**AVAILABLE RECORDS:**
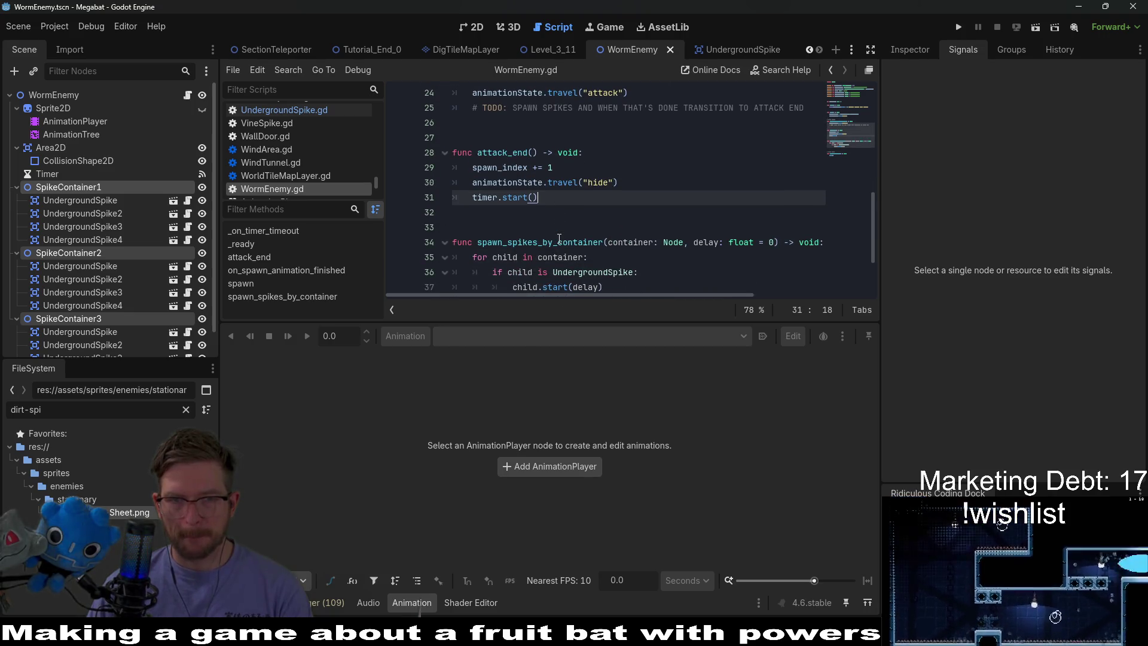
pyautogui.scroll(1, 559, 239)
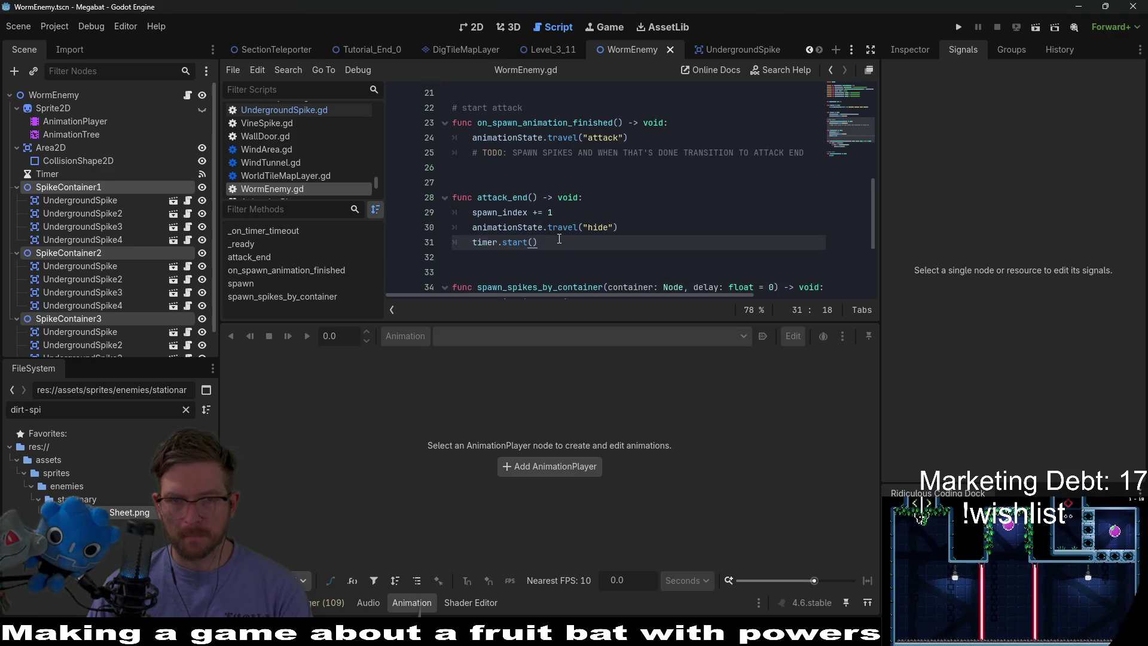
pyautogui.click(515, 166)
--
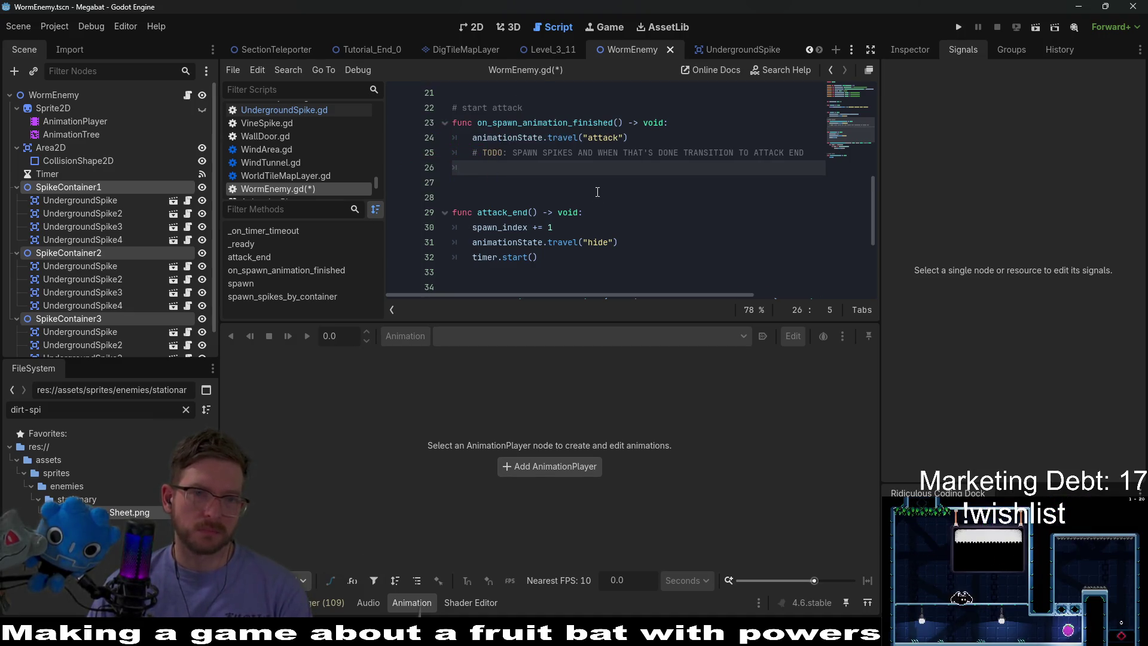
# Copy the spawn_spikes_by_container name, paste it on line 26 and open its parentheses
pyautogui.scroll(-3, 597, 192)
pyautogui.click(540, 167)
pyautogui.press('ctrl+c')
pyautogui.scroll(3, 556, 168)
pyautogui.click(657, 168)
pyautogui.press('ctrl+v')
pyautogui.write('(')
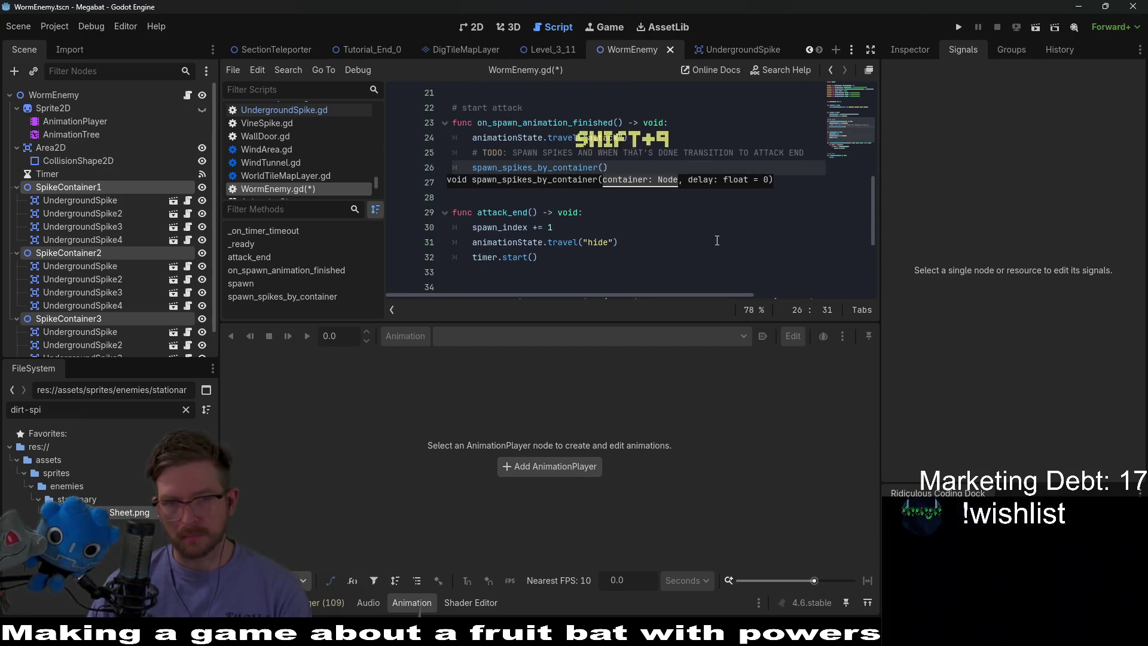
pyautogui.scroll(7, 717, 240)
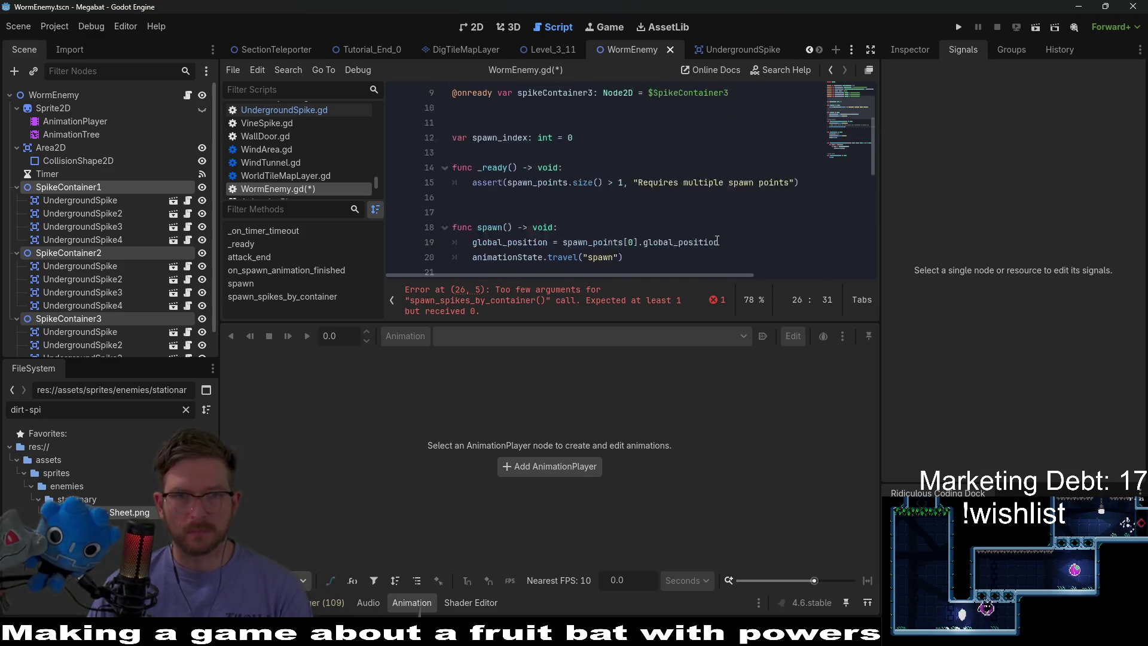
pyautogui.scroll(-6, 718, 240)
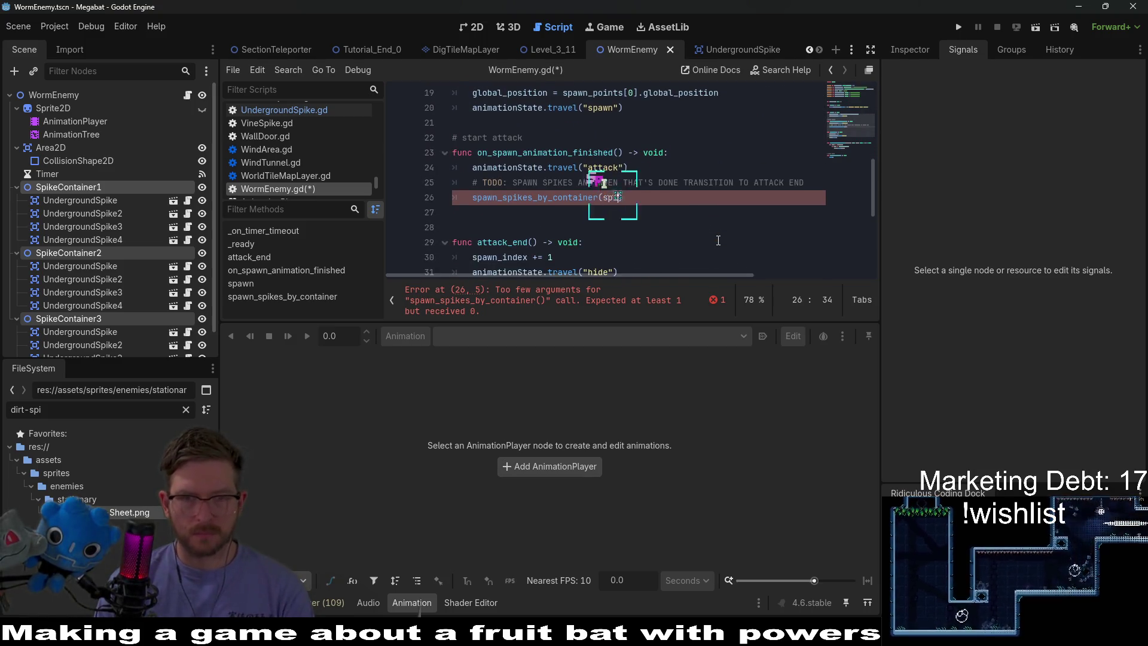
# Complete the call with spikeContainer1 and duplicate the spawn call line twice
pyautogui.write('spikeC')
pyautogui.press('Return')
==
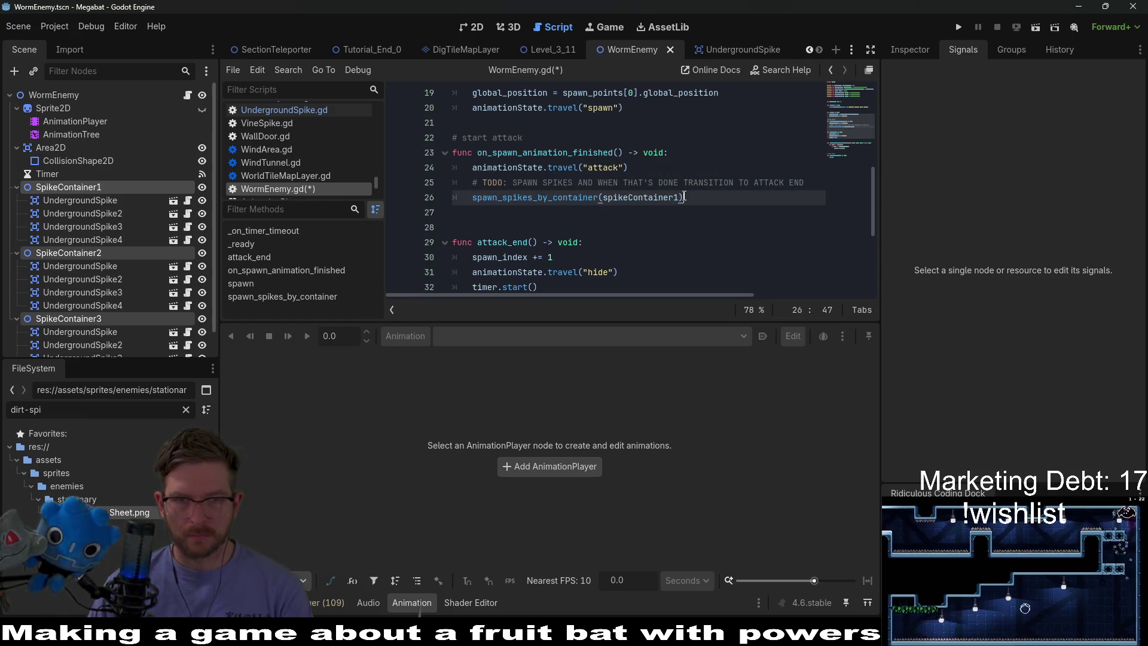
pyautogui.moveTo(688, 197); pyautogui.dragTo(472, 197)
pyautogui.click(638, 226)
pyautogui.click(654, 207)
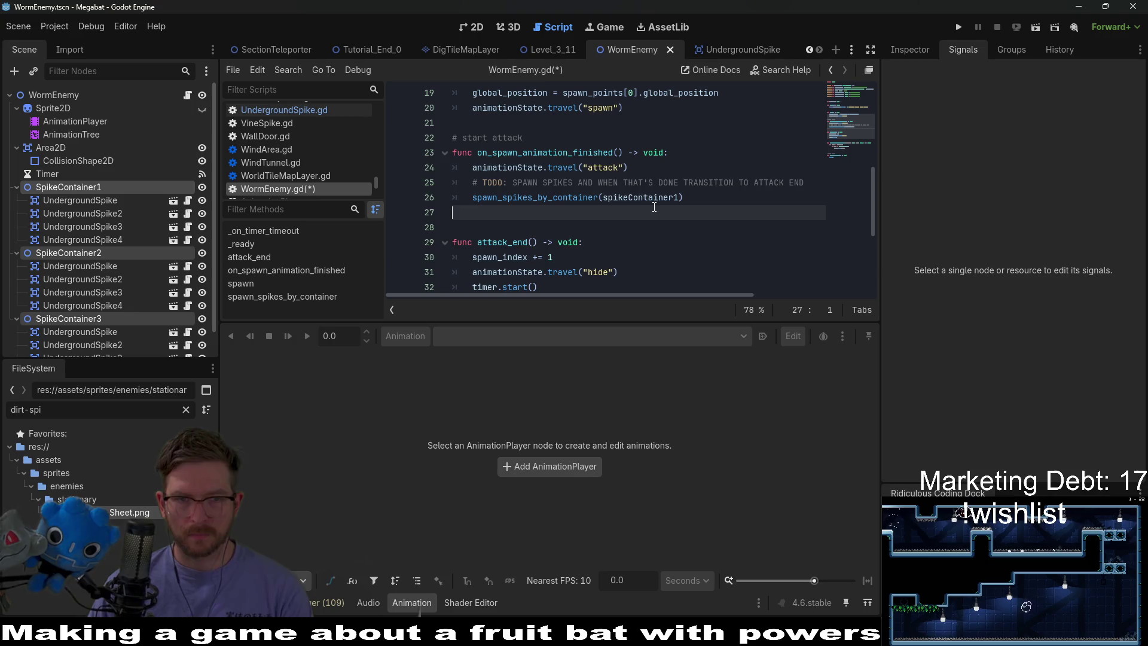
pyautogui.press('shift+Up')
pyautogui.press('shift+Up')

**PROBLEM TO WORK ON:**
Pictures do not belong in the answer. Return the lines above starting at the one with "pyautogui.write('(')" and ending at the one with "pyautogui.press('Return')", both kept, exactly.

**REPLY TO THE TASK:**
pyautogui.write('(')
pyautogui.scroll(7, 717, 240)
pyautogui.scroll(-6, 718, 240)
# Complete the call with spikeContainer1 and duplicate the spawn call line twice
pyautogui.write('spikeC')
pyautogui.press('Return')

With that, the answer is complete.